Notwithstanding the reduction in your Base Salary described above, your target Bonus opportunity for calendar year 2015 will be 110% of your Current Base Salary as described in Section 3.2 of your Employment Agreement. In addition, in the event your employment is terminated by you for Good Reason or by the Company for a reason other than for Cause, any Severance Payment payable to you pursuant to Section 6.2(b) of your Employment Agreement shall be computed using your Current Base Salary. Otherwise, your New Base Salary will be used to determine your eligibility for benefits and perquisites under Section 4.1 of your Employment Agreement.
Additionally, by signing this Letter, you agree that the reduction in your Base Salary described in this Letter shall not constitute Good Reason under Section 6.2(d) of your Employment Agreement. Furthermore, you agree that the changes described in this Letter constitute an amendment (as described in Section 11 of your Employment Agreement) to your Employment Agreement.

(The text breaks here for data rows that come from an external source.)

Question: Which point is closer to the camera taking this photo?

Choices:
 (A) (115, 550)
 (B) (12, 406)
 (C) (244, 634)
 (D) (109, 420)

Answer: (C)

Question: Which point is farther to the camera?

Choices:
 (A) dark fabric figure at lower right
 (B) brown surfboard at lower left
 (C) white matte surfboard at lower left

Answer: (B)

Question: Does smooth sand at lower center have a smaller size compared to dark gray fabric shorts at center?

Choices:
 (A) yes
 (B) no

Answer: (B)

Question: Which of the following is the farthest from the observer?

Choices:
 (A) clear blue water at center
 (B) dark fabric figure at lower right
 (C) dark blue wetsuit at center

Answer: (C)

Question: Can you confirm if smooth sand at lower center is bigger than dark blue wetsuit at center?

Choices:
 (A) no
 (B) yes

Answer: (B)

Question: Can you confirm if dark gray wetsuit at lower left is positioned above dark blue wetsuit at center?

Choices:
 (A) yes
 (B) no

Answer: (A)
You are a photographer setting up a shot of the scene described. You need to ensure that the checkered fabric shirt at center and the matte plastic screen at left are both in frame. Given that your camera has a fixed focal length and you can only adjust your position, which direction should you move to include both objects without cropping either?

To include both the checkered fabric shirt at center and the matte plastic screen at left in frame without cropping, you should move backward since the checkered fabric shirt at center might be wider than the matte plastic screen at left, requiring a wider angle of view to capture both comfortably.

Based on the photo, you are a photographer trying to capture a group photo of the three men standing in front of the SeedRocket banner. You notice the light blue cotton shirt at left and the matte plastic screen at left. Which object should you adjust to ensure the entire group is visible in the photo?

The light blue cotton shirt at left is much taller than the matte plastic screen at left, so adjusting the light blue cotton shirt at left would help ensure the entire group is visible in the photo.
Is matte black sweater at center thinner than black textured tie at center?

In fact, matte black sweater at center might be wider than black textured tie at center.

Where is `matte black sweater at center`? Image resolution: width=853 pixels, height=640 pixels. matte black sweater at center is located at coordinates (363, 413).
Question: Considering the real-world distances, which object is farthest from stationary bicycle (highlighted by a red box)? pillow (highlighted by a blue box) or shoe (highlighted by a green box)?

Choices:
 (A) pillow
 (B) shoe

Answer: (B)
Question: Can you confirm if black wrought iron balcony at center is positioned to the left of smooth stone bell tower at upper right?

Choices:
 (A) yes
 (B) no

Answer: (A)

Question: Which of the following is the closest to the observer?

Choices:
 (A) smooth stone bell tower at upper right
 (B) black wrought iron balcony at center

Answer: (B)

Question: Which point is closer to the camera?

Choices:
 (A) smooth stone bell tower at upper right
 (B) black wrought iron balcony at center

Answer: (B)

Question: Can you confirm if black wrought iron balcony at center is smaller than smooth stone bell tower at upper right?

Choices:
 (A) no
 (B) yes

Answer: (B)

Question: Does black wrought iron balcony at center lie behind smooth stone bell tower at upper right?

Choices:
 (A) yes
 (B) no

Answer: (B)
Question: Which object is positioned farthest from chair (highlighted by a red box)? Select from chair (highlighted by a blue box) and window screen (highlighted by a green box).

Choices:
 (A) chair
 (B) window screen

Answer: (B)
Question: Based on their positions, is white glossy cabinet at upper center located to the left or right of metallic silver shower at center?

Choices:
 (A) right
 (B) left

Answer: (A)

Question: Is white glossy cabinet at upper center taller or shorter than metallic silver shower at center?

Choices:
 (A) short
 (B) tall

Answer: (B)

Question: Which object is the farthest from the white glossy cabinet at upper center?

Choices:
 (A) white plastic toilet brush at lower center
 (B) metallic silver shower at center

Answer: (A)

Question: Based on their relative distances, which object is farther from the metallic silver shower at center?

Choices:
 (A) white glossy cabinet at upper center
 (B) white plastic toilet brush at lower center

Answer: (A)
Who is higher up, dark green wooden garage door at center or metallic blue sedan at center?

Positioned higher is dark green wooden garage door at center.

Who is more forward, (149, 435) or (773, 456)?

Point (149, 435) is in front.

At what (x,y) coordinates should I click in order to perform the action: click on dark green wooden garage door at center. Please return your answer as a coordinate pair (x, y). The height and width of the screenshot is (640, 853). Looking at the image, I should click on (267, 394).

Except as modified hereby, the Employment Agreement remains in full force and effect.
Glenn, thank you for your display of leadership and recognition of the Company’s situation in these challenging times. Please indicate your agreement to, and acknowledgement of, the changes described in this Letter by signing below.
Sincerely,

/s/ William Coley
 
William Coley
 
Chairman of the Compensation Committee of the Board of Directors of Peabody Energy Corporation


Agreed to and accepted this 20 day of April, 2015.